§ **What is required**
Write the listing out again word for word, skipping each picture.
[Start of Attachment]
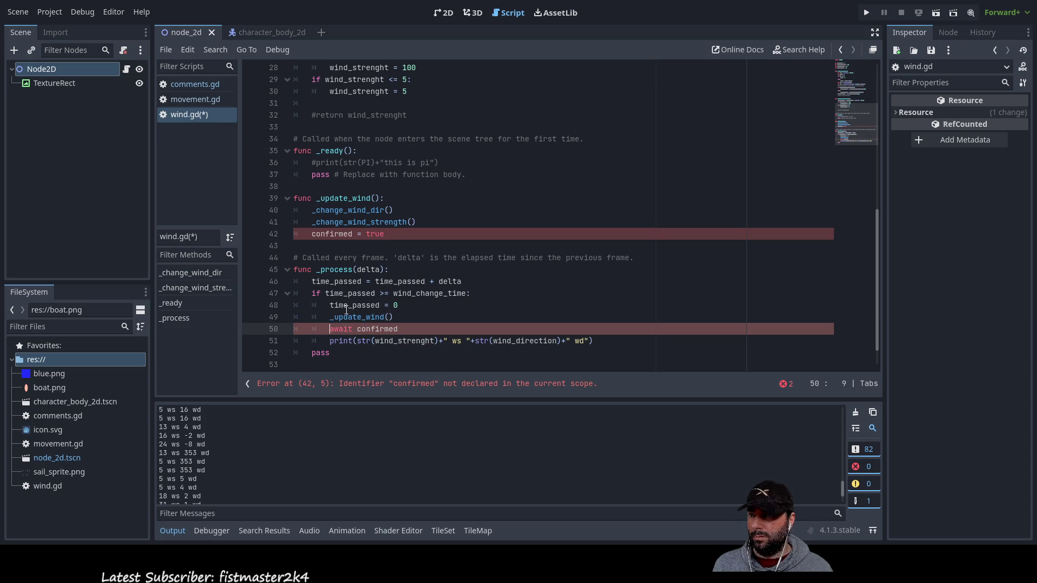
Add 'confirmed = false' above the time_passed reset inside the if block
double_click(371, 328)
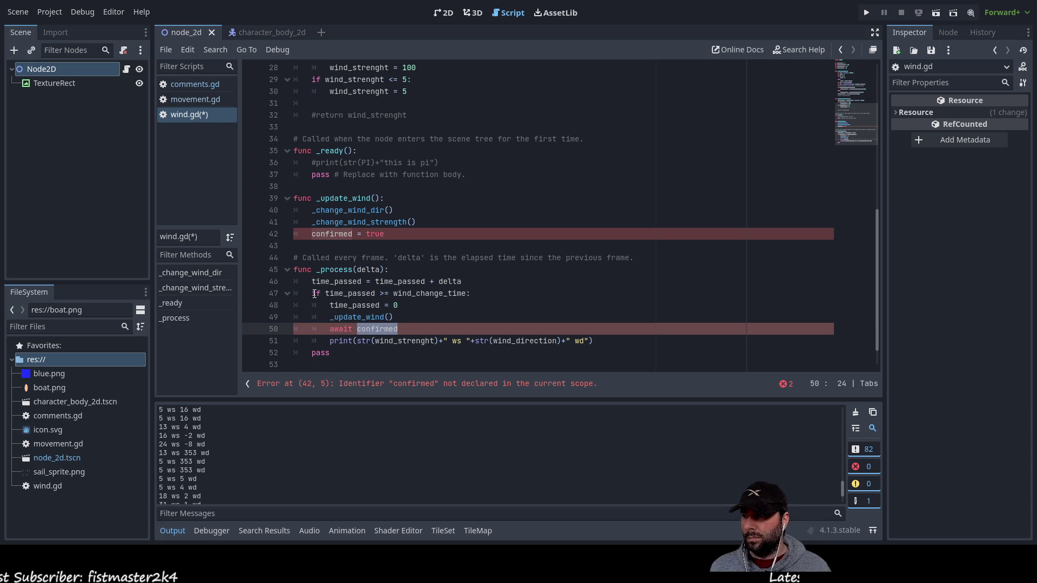
click(329, 305)
key(Return)
key(Up)
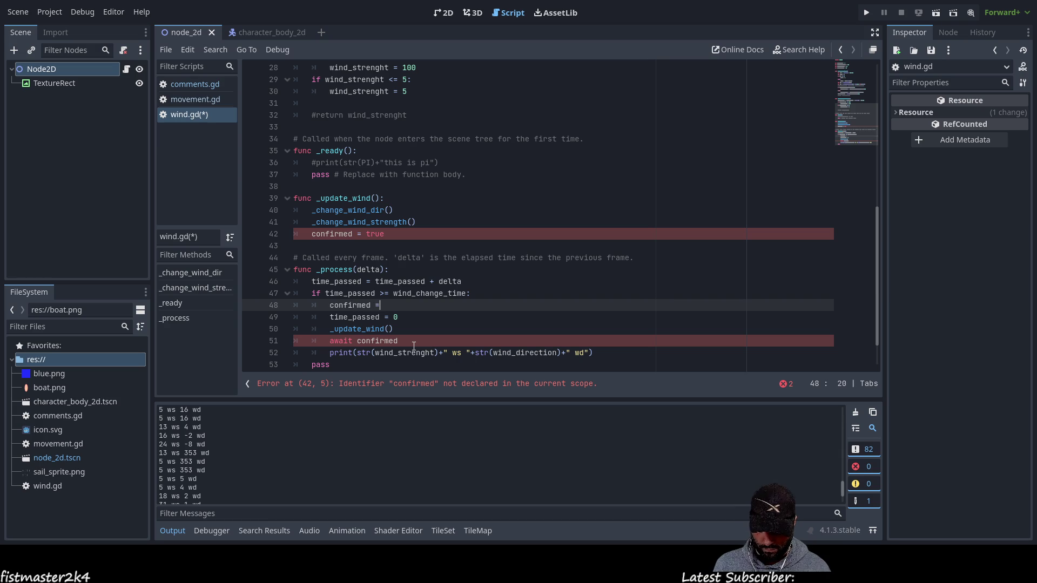
text(e)
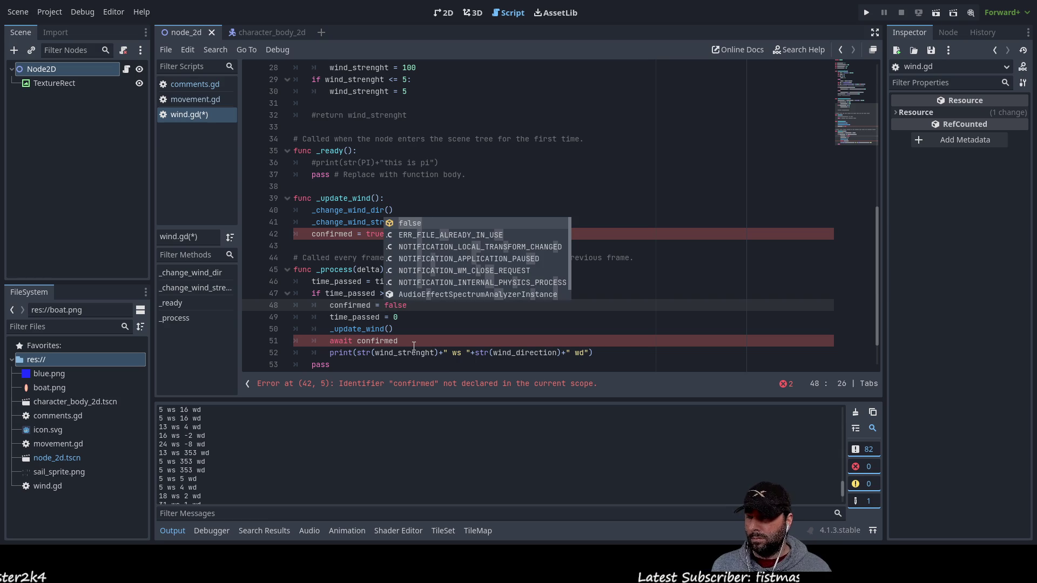
click(424, 328)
[End of Attachment]
§ **Reply**
Add 'confirmed = false' above the time_passed reset inside the if block
double_click(371, 328)
click(329, 305)
key(Return)
key(Up)
text(e)
click(424, 328)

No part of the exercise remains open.